PROBLEM TO SOLVE:
Produce as output only the lines below starting at the line with "right shoulder: (372, 306, 6)" and continuing through the line with "left elbow: (131, 163, -1)", each one exactly as written.

• • • • •

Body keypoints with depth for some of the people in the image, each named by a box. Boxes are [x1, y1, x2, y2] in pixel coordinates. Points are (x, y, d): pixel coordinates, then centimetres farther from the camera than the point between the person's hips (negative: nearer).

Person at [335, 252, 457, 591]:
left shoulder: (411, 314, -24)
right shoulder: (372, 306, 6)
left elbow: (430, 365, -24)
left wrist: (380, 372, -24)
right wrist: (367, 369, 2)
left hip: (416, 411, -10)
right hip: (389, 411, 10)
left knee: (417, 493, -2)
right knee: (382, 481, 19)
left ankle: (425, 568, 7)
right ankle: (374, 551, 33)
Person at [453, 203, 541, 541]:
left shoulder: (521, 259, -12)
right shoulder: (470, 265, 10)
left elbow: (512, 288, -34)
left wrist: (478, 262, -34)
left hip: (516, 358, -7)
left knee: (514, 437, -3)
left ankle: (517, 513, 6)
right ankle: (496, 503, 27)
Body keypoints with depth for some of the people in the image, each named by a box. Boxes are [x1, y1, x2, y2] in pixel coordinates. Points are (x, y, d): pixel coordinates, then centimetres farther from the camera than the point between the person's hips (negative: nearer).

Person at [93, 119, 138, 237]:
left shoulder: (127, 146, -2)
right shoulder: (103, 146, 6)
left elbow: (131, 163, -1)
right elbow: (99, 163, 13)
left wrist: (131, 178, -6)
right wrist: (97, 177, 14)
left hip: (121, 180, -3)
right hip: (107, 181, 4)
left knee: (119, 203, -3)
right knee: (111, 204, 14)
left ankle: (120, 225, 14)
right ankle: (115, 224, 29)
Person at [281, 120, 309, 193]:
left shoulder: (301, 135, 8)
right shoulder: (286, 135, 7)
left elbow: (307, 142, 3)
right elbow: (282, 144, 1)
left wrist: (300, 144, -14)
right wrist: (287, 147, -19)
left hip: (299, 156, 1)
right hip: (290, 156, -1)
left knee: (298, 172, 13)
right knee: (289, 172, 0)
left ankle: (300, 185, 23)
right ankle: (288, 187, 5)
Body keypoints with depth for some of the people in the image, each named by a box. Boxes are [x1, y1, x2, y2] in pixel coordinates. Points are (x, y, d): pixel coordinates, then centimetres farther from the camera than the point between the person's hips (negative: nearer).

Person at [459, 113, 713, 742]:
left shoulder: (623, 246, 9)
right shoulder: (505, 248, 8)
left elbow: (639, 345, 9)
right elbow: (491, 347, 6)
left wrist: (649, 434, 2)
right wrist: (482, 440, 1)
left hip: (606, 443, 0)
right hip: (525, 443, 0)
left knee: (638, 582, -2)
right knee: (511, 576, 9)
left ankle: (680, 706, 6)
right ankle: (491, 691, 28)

• • • • •

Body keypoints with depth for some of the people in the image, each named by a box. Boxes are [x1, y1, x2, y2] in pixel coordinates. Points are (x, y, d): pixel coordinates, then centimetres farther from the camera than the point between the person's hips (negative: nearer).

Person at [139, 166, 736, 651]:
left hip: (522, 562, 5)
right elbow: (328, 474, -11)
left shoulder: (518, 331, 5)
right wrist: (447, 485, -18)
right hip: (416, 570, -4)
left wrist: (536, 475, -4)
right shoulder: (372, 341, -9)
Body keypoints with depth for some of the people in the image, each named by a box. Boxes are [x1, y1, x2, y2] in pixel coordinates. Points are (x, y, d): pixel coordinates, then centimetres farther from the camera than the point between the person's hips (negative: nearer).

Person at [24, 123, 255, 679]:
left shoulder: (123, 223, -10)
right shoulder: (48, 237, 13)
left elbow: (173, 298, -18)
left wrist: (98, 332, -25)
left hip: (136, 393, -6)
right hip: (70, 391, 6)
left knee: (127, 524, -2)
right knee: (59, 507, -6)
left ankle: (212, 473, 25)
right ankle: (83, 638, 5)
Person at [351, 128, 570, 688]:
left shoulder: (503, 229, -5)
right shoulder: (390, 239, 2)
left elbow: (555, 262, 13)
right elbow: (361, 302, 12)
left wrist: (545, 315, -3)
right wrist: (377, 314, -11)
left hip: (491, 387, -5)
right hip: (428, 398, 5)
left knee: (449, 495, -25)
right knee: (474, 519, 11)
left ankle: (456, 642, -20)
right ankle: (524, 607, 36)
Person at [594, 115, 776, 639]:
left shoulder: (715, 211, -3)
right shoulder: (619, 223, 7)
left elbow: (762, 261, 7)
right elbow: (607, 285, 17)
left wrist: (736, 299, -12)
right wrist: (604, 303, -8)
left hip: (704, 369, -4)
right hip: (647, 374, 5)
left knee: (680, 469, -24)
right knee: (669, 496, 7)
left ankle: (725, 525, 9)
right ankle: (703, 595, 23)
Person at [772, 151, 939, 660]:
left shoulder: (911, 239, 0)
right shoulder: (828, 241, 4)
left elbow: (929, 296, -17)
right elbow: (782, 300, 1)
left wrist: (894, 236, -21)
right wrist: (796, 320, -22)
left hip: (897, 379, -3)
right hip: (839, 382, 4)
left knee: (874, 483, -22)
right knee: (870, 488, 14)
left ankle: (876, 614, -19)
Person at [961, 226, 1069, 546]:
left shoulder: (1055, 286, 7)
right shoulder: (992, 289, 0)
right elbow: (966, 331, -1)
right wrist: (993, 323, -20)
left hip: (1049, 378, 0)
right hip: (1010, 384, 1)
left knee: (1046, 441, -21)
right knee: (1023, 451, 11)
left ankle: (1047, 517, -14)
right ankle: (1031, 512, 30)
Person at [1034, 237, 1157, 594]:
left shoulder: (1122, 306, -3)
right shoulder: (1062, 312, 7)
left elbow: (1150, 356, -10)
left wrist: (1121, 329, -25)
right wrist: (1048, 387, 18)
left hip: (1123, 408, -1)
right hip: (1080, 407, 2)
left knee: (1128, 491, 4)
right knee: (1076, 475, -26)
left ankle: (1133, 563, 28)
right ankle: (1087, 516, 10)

• • • • •

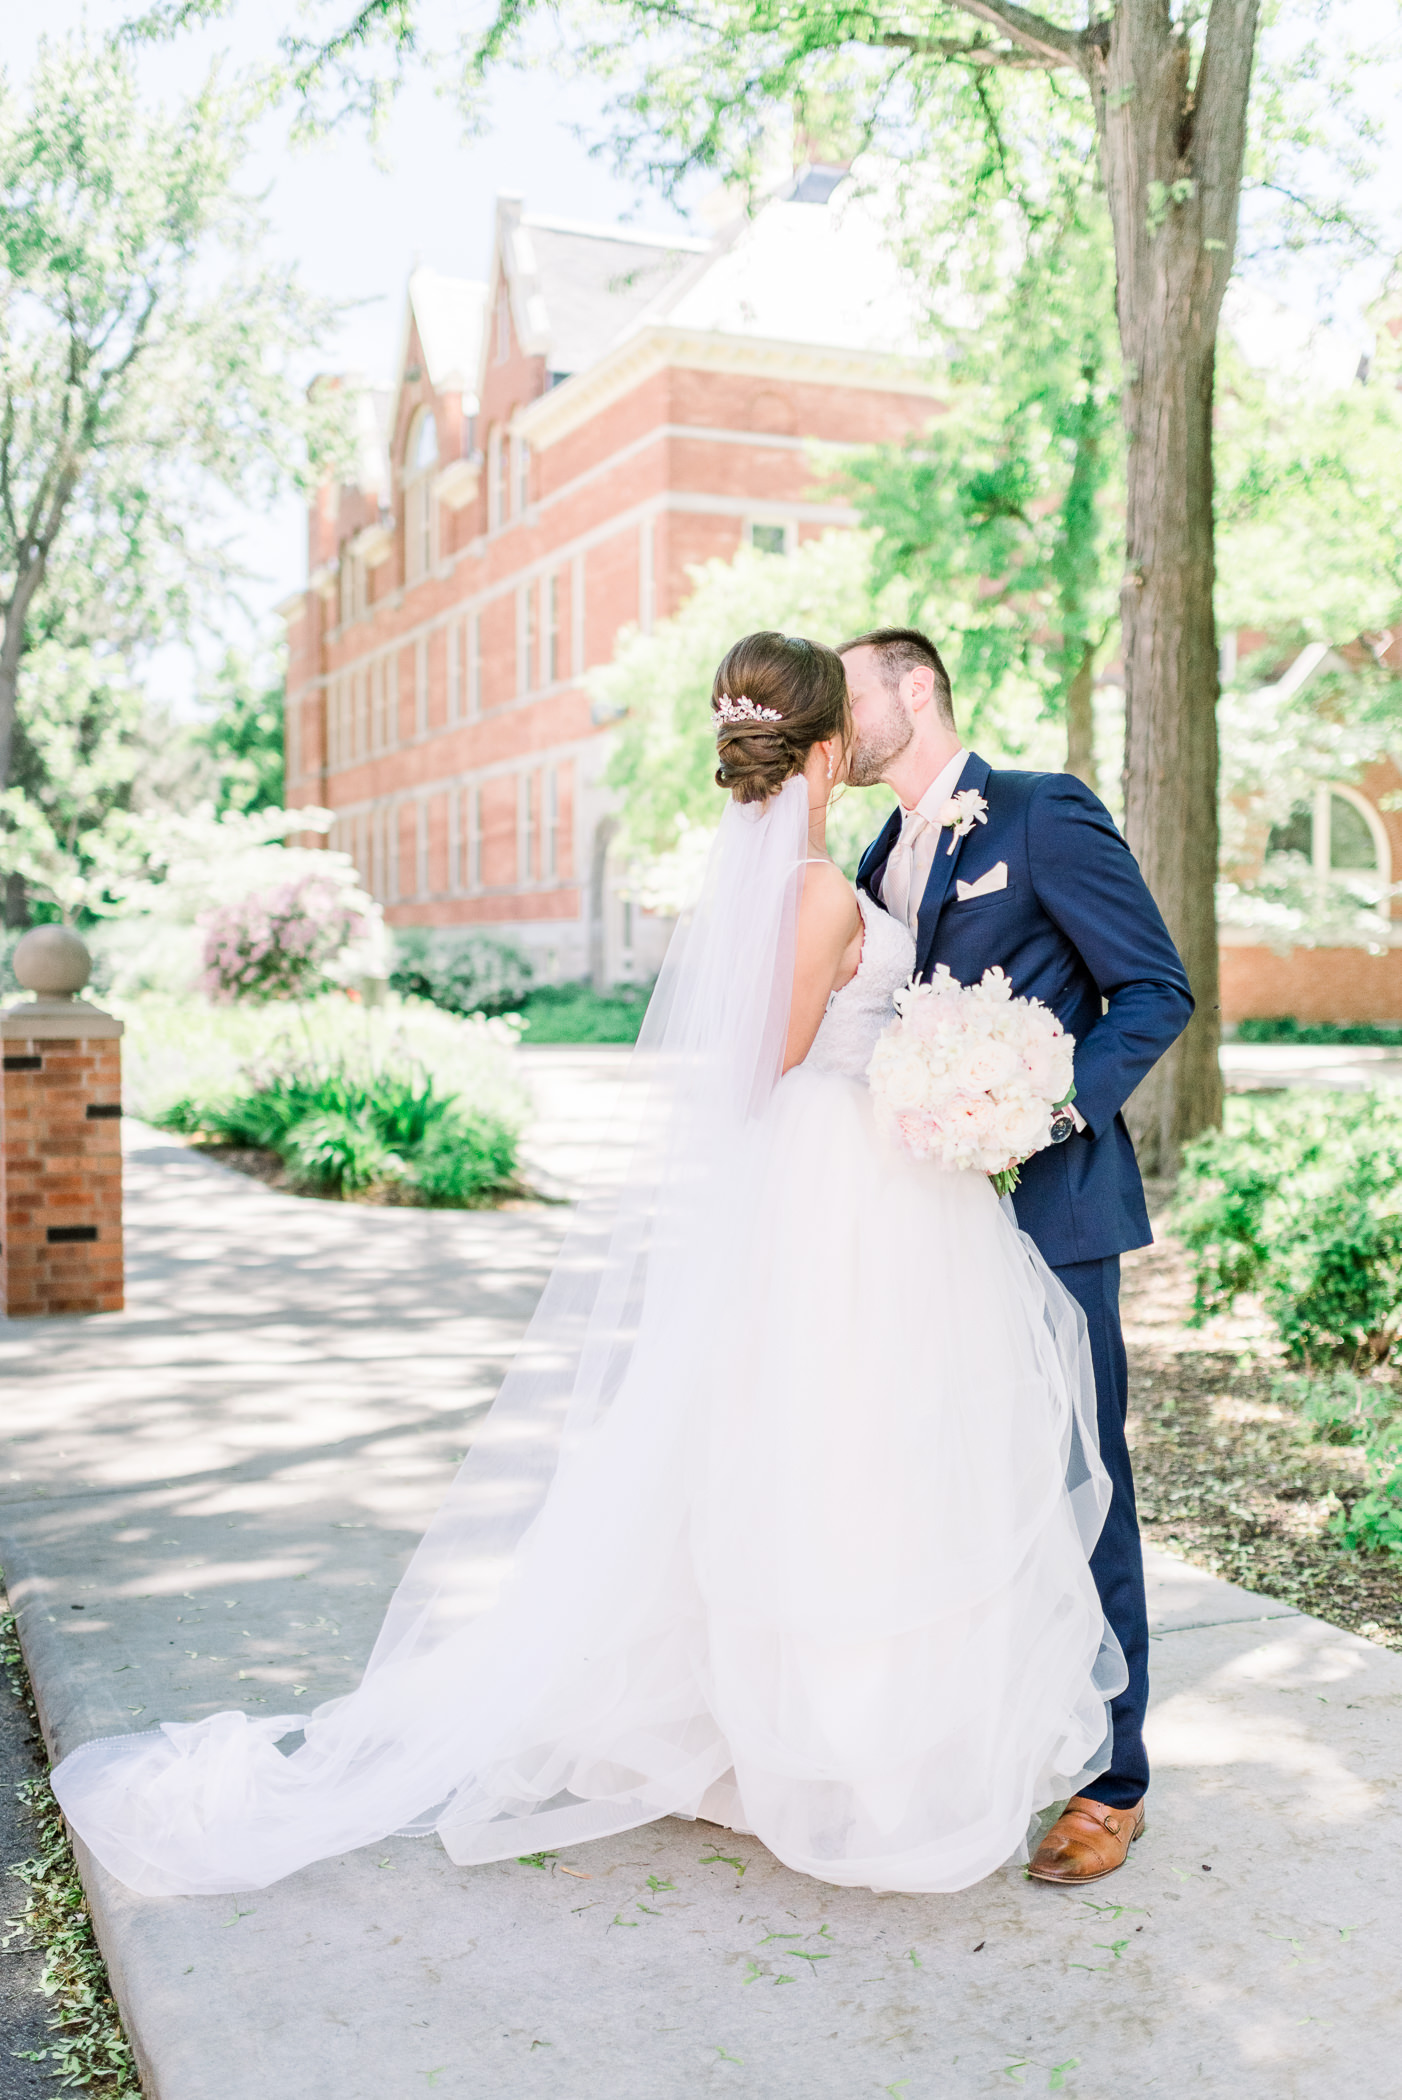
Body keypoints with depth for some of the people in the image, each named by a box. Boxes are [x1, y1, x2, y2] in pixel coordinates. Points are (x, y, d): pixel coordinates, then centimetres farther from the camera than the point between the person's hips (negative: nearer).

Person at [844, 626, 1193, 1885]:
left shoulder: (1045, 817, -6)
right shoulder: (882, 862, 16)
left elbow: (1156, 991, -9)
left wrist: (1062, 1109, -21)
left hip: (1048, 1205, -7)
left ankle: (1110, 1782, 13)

• • • • •

RESPONSE AREA:
right shoulder: (372, 306, 6)
left elbow: (430, 365, -24)
left wrist: (380, 372, -24)
right wrist: (367, 369, 2)
left hip: (416, 411, -10)
right hip: (389, 411, 10)
left knee: (417, 493, -2)
right knee: (382, 481, 19)
left ankle: (425, 568, 7)
right ankle: (374, 551, 33)
Person at [453, 203, 541, 541]:
left shoulder: (521, 259, -12)
right shoulder: (470, 265, 10)
left elbow: (512, 288, -34)
left wrist: (478, 262, -34)
left hip: (516, 358, -7)
left knee: (514, 437, -3)
left ankle: (517, 513, 6)
right ankle: (496, 503, 27)
Body keypoints with depth for some of the people in the image, each named by a box. Boxes are [x1, y1, x2, y2] in pixel coordinates. Points are (x, y, d): pixel coordinates, then centimetres farther from the camera than the point between the person's hips (negative: nearer).

Person at [93, 119, 138, 237]:
left shoulder: (127, 146, -2)
right shoulder: (103, 146, 6)
left elbow: (131, 163, -1)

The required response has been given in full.